____ Dataset records

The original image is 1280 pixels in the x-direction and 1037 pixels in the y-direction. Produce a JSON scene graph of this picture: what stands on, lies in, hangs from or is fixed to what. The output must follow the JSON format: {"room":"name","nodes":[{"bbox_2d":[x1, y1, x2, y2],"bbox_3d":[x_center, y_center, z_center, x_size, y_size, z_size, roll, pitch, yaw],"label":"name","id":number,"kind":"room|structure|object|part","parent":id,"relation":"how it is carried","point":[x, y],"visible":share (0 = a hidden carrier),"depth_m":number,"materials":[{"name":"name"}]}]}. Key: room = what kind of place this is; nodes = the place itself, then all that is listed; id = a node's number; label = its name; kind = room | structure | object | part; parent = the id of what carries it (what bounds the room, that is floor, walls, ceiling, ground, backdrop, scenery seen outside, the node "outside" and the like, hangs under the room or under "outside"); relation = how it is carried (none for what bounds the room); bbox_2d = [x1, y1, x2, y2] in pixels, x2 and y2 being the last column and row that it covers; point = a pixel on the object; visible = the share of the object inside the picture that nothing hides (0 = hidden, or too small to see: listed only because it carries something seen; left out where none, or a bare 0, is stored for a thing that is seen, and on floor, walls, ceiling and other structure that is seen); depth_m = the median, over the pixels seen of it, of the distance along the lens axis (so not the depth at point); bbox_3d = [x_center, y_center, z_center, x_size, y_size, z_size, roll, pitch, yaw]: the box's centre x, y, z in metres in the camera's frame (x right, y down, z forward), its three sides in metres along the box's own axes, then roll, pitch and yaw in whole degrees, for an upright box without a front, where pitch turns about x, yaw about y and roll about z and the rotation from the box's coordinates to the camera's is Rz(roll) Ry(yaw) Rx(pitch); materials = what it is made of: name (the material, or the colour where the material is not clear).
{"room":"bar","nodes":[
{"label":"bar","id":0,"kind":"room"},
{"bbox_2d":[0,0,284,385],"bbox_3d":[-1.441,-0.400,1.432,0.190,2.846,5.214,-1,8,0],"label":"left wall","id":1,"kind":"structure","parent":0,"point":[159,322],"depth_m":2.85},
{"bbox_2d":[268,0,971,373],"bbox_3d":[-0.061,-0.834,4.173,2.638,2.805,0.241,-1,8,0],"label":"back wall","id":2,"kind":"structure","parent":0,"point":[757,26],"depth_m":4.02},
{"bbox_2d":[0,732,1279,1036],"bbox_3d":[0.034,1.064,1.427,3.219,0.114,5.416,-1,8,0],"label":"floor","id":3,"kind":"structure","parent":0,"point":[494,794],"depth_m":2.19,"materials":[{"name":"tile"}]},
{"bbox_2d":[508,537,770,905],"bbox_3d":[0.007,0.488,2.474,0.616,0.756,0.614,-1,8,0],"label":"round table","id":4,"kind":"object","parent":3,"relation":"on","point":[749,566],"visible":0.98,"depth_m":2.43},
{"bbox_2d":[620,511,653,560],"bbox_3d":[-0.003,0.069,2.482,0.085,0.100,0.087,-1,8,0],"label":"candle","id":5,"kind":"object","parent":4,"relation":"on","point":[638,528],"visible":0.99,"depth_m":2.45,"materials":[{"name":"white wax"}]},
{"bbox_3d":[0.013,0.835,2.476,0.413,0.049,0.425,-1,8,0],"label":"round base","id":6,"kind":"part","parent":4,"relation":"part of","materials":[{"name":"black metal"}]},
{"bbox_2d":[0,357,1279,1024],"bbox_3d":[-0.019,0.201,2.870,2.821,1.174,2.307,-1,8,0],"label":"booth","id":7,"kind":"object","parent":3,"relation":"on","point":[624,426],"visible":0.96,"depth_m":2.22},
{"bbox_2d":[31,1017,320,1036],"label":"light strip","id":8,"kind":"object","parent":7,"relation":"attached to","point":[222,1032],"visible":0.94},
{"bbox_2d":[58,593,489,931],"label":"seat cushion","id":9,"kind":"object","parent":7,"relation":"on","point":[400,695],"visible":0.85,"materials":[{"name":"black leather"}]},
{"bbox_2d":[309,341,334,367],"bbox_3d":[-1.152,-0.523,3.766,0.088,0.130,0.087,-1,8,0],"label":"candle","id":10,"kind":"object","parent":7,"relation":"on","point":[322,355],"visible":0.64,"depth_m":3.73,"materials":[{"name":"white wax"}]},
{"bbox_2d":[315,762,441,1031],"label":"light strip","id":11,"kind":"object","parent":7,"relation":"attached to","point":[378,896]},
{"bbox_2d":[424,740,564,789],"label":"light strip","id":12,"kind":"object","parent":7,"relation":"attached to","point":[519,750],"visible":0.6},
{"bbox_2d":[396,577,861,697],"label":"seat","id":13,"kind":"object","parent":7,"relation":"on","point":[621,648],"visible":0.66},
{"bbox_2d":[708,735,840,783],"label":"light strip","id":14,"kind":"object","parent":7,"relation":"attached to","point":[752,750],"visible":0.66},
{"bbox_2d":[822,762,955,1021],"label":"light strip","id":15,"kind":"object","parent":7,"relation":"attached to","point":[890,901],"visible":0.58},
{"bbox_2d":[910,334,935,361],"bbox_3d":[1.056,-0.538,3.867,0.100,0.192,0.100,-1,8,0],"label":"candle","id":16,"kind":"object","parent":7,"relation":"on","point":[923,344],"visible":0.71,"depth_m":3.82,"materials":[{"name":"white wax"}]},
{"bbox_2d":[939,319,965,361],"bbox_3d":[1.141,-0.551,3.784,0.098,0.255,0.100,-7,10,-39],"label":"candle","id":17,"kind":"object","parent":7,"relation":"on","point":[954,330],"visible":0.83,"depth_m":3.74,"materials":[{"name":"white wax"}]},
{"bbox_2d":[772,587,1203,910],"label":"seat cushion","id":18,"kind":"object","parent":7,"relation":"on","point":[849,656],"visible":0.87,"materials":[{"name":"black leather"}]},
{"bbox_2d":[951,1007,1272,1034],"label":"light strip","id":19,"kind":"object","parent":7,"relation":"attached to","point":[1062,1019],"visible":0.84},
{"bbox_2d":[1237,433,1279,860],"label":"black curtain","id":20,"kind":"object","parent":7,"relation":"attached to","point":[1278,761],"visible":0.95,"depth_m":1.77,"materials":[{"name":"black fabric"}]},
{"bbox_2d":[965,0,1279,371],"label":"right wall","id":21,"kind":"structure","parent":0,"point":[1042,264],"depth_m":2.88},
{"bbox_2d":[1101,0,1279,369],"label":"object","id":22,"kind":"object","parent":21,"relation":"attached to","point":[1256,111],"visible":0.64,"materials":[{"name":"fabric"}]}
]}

________

### Your objective
For this exercise, all the data must be repeated exactly.

### Written answer
The original image is 1280 pixels in the x-direction and 1037 pixels in the y-direction. Produce a JSON scene graph of this picture: what stands on, lies in, hangs from or is fixed to what. The output must follow the JSON format: {"room":"name","nodes":[{"bbox_2d":[x1, y1, x2, y2],"bbox_3d":[x_center, y_center, z_center, x_size, y_size, z_size, roll, pitch, yaw],"label":"name","id":number,"kind":"room|structure|object|part","parent":id,"relation":"how it is carried","point":[x, y],"visible":share (0 = a hidden carrier),"depth_m":number,"materials":[{"name":"name"}]}]}. Key: room = what kind of place this is; nodes = the place itself, then all that is listed; id = a node's number; label = its name; kind = room | structure | object | part; parent = the id of what carries it (what bounds the room, that is floor, walls, ceiling, ground, backdrop, scenery seen outside, the node "outside" and the like, hangs under the room or under "outside"); relation = how it is carried (none for what bounds the room); bbox_2d = [x1, y1, x2, y2] in pixels, x2 and y2 being the last column and row that it covers; point = a pixel on the object; visible = the share of the object inside the picture that nothing hides (0 = hidden, or too small to see: listed only because it carries something seen; left out where none, or a bare 0, is stored for a thing that is seen, and on floor, walls, ceiling and other structure that is seen); depth_m = the median, over the pixels seen of it, of the distance along the lens axis (so not the depth at point); bbox_3d = [x_center, y_center, z_center, x_size, y_size, z_size, roll, pitch, yaw]: the box's centre x, y, z in metres in the camera's frame (x right, y down, z forward), its three sides in metres along the box's own axes, then roll, pitch and yaw in whole degrees, for an upright box without a front, where pitch turns about x, yaw about y and roll about z and the rotation from the box's coordinates to the camera's is Rz(roll) Ry(yaw) Rx(pitch); materials = what it is made of: name (the material, or the colour where the material is not clear).
{"room":"bar","nodes":[
{"label":"bar","id":0,"kind":"room"},
{"bbox_2d":[0,0,284,385],"bbox_3d":[-1.441,-0.400,1.432,0.190,2.846,5.214,-1,8,0],"label":"left wall","id":1,"kind":"structure","parent":0,"point":[159,322],"depth_m":2.85},
{"bbox_2d":[268,0,971,373],"bbox_3d":[-0.061,-0.834,4.173,2.638,2.805,0.241,-1,8,0],"label":"back wall","id":2,"kind":"structure","parent":0,"point":[757,26],"depth_m":4.02},
{"bbox_2d":[0,732,1279,1036],"bbox_3d":[0.034,1.064,1.427,3.219,0.114,5.416,-1,8,0],"label":"floor","id":3,"kind":"structure","parent":0,"point":[494,794],"depth_m":2.19,"materials":[{"name":"tile"}]},
{"bbox_2d":[508,537,770,905],"bbox_3d":[0.007,0.488,2.474,0.616,0.756,0.614,-1,8,0],"label":"round table","id":4,"kind":"object","parent":3,"relation":"on","point":[749,566],"visible":0.98,"depth_m":2.43},
{"bbox_2d":[620,511,653,560],"bbox_3d":[-0.003,0.069,2.482,0.085,0.100,0.087,-1,8,0],"label":"candle","id":5,"kind":"object","parent":4,"relation":"on","point":[638,528],"visible":0.99,"depth_m":2.45,"materials":[{"name":"white wax"}]},
{"bbox_3d":[0.013,0.835,2.476,0.413,0.049,0.425,-1,8,0],"label":"round base","id":6,"kind":"part","parent":4,"relation":"part of","materials":[{"name":"black metal"}]},
{"bbox_2d":[0,357,1279,1024],"bbox_3d":[-0.019,0.201,2.870,2.821,1.174,2.307,-1,8,0],"label":"booth","id":7,"kind":"object","parent":3,"relation":"on","point":[624,426],"visible":0.96,"depth_m":2.22},
{"bbox_2d":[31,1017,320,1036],"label":"light strip","id":8,"kind":"object","parent":7,"relation":"attached to","point":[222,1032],"visible":0.94},
{"bbox_2d":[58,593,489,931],"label":"seat cushion","id":9,"kind":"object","parent":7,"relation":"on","point":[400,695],"visible":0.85,"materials":[{"name":"black leather"}]},
{"bbox_2d":[309,341,334,367],"bbox_3d":[-1.152,-0.523,3.766,0.088,0.130,0.087,-1,8,0],"label":"candle","id":10,"kind":"object","parent":7,"relation":"on","point":[322,355],"visible":0.64,"depth_m":3.73,"materials":[{"name":"white wax"}]},
{"bbox_2d":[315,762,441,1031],"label":"light strip","id":11,"kind":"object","parent":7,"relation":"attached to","point":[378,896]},
{"bbox_2d":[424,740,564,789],"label":"light strip","id":12,"kind":"object","parent":7,"relation":"attached to","point":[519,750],"visible":0.6},
{"bbox_2d":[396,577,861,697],"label":"seat","id":13,"kind":"object","parent":7,"relation":"on","point":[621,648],"visible":0.66},
{"bbox_2d":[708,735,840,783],"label":"light strip","id":14,"kind":"object","parent":7,"relation":"attached to","point":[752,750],"visible":0.66},
{"bbox_2d":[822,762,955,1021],"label":"light strip","id":15,"kind":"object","parent":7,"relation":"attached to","point":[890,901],"visible":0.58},
{"bbox_2d":[910,334,935,361],"bbox_3d":[1.056,-0.538,3.867,0.100,0.192,0.100,-1,8,0],"label":"candle","id":16,"kind":"object","parent":7,"relation":"on","point":[923,344],"visible":0.71,"depth_m":3.82,"materials":[{"name":"white wax"}]},
{"bbox_2d":[939,319,965,361],"bbox_3d":[1.141,-0.551,3.784,0.098,0.255,0.100,-7,10,-39],"label":"candle","id":17,"kind":"object","parent":7,"relation":"on","point":[954,330],"visible":0.83,"depth_m":3.74,"materials":[{"name":"white wax"}]},
{"bbox_2d":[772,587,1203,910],"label":"seat cushion","id":18,"kind":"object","parent":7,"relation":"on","point":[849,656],"visible":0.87,"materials":[{"name":"black leather"}]},
{"bbox_2d":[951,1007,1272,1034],"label":"light strip","id":19,"kind":"object","parent":7,"relation":"attached to","point":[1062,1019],"visible":0.84},
{"bbox_2d":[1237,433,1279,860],"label":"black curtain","id":20,"kind":"object","parent":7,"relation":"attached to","point":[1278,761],"visible":0.95,"depth_m":1.77,"materials":[{"name":"black fabric"}]},
{"bbox_2d":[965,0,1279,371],"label":"right wall","id":21,"kind":"structure","parent":0,"point":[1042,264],"depth_m":2.88},
{"bbox_2d":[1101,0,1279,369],"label":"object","id":22,"kind":"object","parent":21,"relation":"attached to","point":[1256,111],"visible":0.64,"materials":[{"name":"fabric"}]}
]}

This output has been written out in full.